The process of language communication involves sending a message by a message sender to a message recipient – the sender encodes his mental message into the code of a particular language and the recipient decodes it using the same code (language).
The communication variety with one common language is called the monolingual communication.
If, however, the communication process involves two languages (codes) this variety is called the bilingual communication.
Bilingual communication is a rather typical occurrence in countries with two languages in use (e.g. in Ukraine or Canada). In Ukraine one may rather often observe a conversation where one speaker speaks Ukrainian and another one speaks Russian. The peculiarity of this communication type lies in the fact that decoding and encoding of mental messages is performed simultaneously in two different codes. For example, in a Ukrainian-Russian pair one speaker encodes his message in Ukrainian and decodes the message he received in Russian.
Translation is a specific type of bilingual communication since (as opposed to bilingual communication proper) it obligatory involves a third actor (translator) and for the message sender and recipient the communication is, in fact, monolingual.
Thus, a language is a code used by language speakers for communication. However, a language is a specific code unlike any other and its peculiarity as a code lies in its ambiguity – as opposed to a code proper a language produces originally ambiguous messages which are specified against context, situationand background information.
Let us take an example. Let the original message in English be an instruction or order Book! It is evidently ambiguous having at least two grammatical meanings (a noun and a verb) and many lexical ones (e.g., the Bible, a code, a book, etc. as a noun) but one will easily and without any doubt understand this message:
1. as Book tickets in a situation involving reservation of tickets or
2. as Give that book! in a situation involving sudden and urgent necessity to be given the book in question.
So, one of the means clarifying the meaning of ambiguous messages is the fragment of the real world that surrounds the speaker which is usually called extralinguistic situation.
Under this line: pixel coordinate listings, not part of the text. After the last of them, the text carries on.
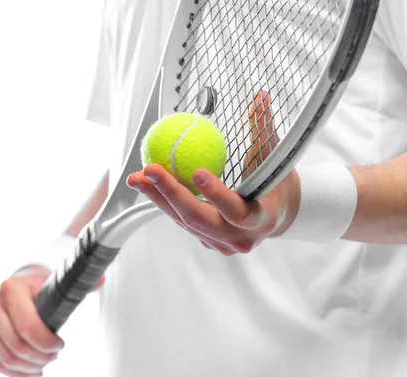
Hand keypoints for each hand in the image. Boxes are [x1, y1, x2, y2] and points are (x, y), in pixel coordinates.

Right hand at [0, 265, 103, 376]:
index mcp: (10, 287)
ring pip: (7, 360)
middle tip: (55, 354)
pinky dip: (17, 373)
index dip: (47, 343)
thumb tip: (100, 280)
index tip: (60, 344)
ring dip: (31, 367)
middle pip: (18, 348)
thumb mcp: (60, 281)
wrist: (19, 283)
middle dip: (42, 357)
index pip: (28, 328)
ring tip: (45, 361)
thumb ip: (80, 282)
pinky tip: (33, 370)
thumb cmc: (40, 285)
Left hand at [126, 91, 298, 255]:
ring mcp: (221, 242)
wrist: (277, 214)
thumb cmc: (276, 182)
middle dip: (170, 194)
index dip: (217, 194)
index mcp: (261, 220)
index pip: (237, 210)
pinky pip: (181, 221)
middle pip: (198, 219)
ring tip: (136, 177)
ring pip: (183, 221)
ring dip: (157, 197)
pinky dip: (163, 202)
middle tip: (150, 170)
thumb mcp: (273, 157)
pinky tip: (146, 185)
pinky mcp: (206, 240)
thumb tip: (259, 96)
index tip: (197, 172)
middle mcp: (239, 237)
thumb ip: (263, 128)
Another possibility to clarify the meaning of the word book is provided by the context which may be as short as one more word a (a book) or several words (e.g., the book I gave you).
In simple words a context may be defined as a length of speech (text) necessary to clarify the meaning of a given word.
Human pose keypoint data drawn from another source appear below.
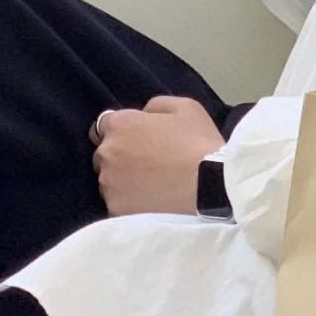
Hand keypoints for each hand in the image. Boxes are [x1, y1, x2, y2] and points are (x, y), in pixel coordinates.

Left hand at [93, 97, 224, 216]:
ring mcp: (108, 184)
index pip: (105, 126)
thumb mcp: (185, 108)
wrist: (210, 187)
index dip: (123, 132)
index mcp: (120, 125)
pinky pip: (117, 203)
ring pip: (108, 181)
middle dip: (120, 156)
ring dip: (123, 181)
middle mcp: (106, 153)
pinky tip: (150, 202)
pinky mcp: (115, 209)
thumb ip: (155, 106)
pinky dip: (129, 203)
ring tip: (151, 186)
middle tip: (148, 164)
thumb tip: (142, 114)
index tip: (139, 140)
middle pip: (105, 154)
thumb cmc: (199, 143)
The ambiguity of a language makes it necessary to use situation and context to properly generate and understand a message (i.e. encode and decode it). Since translation according to communicational approach is decoding and encoding in two languages the significance of situation and context for translation cannot be overestimated.
There is another factor also to be taken into account in communication and, naturally, in translation. This factor is background information, i.e. general awareness of the subject of communication.
To take an example the word combination Electoral College will mean unless one is aware of the presidential election system in the USA.
Apart from being a code strongly dependent on the context, situation and background information a language is also a code of codes. There are codes within codes in specific areas of communication (scientific, technical, military, etc.) and so called sub-languages (of professional, age groups, etc.). This applies mostly to specific vocabulary used by these groups though there are differences in grammar rules as well.
As example of the elements of such in-house languages one may take words and word combinations from financial sphere (chart of accounts, value added, listing), diplomatic practice (credentials, charge d’affaires, framework agreement) or legal language (bail, disbar, plaintiff).